Assumption: $f$ is a non-trivial translation (trivial translation: $f$ s.t. $f(x)=x$ for all $x \in\mathbb R$). Conclusion: $f$ has no fixed points (definition of fixed point: $f(x)=x$ for all $x\in \mathbb R$).
I'm not sure how to use this information to get the proof started.
On
If $f$ is a non-trivial translation that means $\exists x_0 \in \mathbb{R}$ such that $f(x_0) \neq x_0$. Then $c=f(x_0)-x_0$ is the amount of translation.
Now you can show that no $x$ is fixed.
On
Let $f$ be an isometry of $\mathbb R$ that is not the identity. Then there exists $a\in\mathbb R$ with $b:=f(a)\ne a$. Let $c=f(b)$. Then for any $x\in \mathbb R$ we have both $$\tag1 |f(x)-b|=|f(x)-f(a)|=|x-a|$$ and $$\tag2|f(x)-c|=|f(x)-f(b)|=|x-b|.$$ For all $x\in \mathbb R$, we have $$\tag3\begin{align}f(x)&\in\underbrace{\{b+|x-a|,b-|x-a|\}}_{\text{from (1)}}\cap \underbrace{\{c+|x-b|,c-|x-b|\}}_{\text{from (2)}}\\&=\{b-a+x,b+a-x\}\cap\{c-b+x,c+b-x\}.\end{align}$$ Especially for $x=b$ this yields $$ c=f(b)\in\{2b-a,a\}\cap\{c\}, $$ that is $c\in \{a,2b-a\}$.
If $c=a$ then $f(x)=a+b-x$ for all $x\in\mathbb R$, because $a\ne b$ implies that there cannot be an $x$ with $f(x)=b-a+x=a-b+x$.
If $c=2b-a$ then $f(x)=b-a+x$ for all $x\in\mathbb R$, because $a\ne b$ implies that there cannot be an $x$ with $f(x)=b+a-x=3b-a-x$
In other words, $f$ is either the reflection about $\frac{a+b}2$ (which is a fixpoint, or $f$ is the translation by $b-a\ne 0$.

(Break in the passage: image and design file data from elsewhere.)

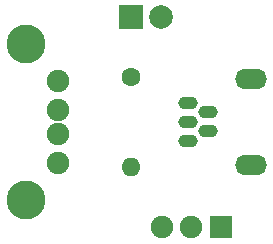
<source format=gbr>
%TF.GenerationSoftware,KiCad,Pcbnew,(5.1.9)-1*%
%TF.CreationDate,2021-04-10T11:30:51-04:00*%
%TF.ProjectId,PowerStripper,506f7765-7253-4747-9269-707065722e6b,v01*%
%TF.SameCoordinates,Original*%
%TF.FileFunction,Soldermask,Top*%
%TF.FilePolarity,Negative*%
%FSLAX46Y46*%
G04 Gerber Fmt 4.6, Leading zero omitted, Abs format (unit mm)*
G04 Created by KiCad (PCBNEW (5.1.9)-1) date 2021-04-10 11:30:51*
%MOMM*%
%LPD*%
G01*
G04 APERTURE LIST*
%ADD10C,2.000000*%
%ADD11R,2.000000X2.000000*%
%ADD12O,1.650000X1.100000*%
%ADD13O,2.700000X1.700000*%
%ADD14C,3.300000*%
%ADD15C,1.900000*%
%ADD16C,1.600000*%
%ADD17O,1.600000X1.600000*%
%ADD18R,1.900000X1.900000*%
G04 APERTURE END LIST*
D10*
%TO.C,D1*%
X130810000Y-100330000D03*
D11*
X128270000Y-100330000D03*
%TD*%
D12*
%TO.C,J1*%
X133075000Y-109220000D03*
X133075000Y-110820000D03*
X133075000Y-107620000D03*
X134825000Y-110020000D03*
X134825000Y-108420000D03*
D13*
X138400000Y-112870000D03*
X138400000Y-105570000D03*
%TD*%
D14*
%TO.C,J2*%
X119380000Y-102650000D03*
X119380000Y-115790000D03*
D15*
X122090000Y-105720000D03*
X122090000Y-108220000D03*
X122090000Y-110220000D03*
X122090000Y-112720000D03*
%TD*%
D16*
%TO.C,R1*%
X128270000Y-105410000D03*
D17*
X128270000Y-113030000D03*
%TD*%
D18*
%TO.C,S1*%
X135890000Y-118110000D03*
D15*
X133390000Y-118110000D03*
X130890000Y-118110000D03*
%TD*%
M02*

</source>
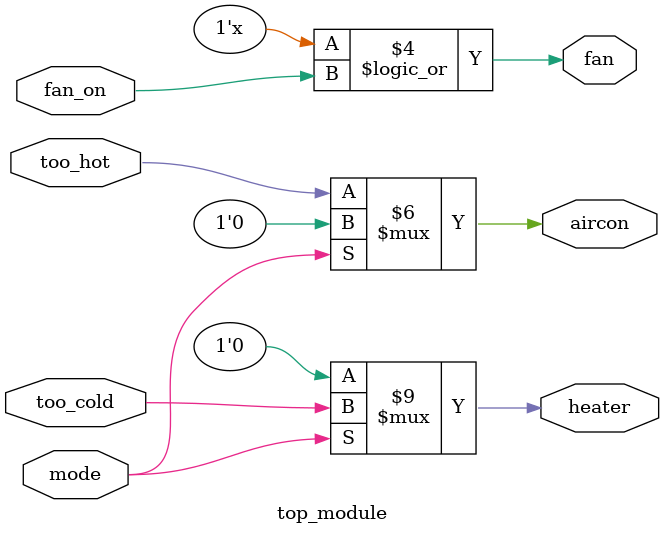
<source format=sv>
module top_module(
    input mode,
    input too_cold,
    input too_hot,
    input fan_on,
    output reg heater,
    output reg aircon,
    output reg fan
);

always @(*) begin
    if (mode == 1) begin
        heater <= too_cold;
        aircon <= 0;
    end else begin
        heater <= 0;
        aircon <= too_hot;
    end
    fan <= (heater || aircon || fan_on);
end

endmodule

</source>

$f$ is an isometry so for all $x,y\in\Bbb R$ we have
$$|f(x)-f(y)|=|x-y|$$ so for $y=0$ we have
$$|f(x)-f(0)|=|x|$$ hence $$f(x)=\pm x+a,\quad\forall x\in\Bbb R$$ and since $f$ hasn't a fixed point then the only possibility is $$f(x)=x+a,\quad a\ne0$$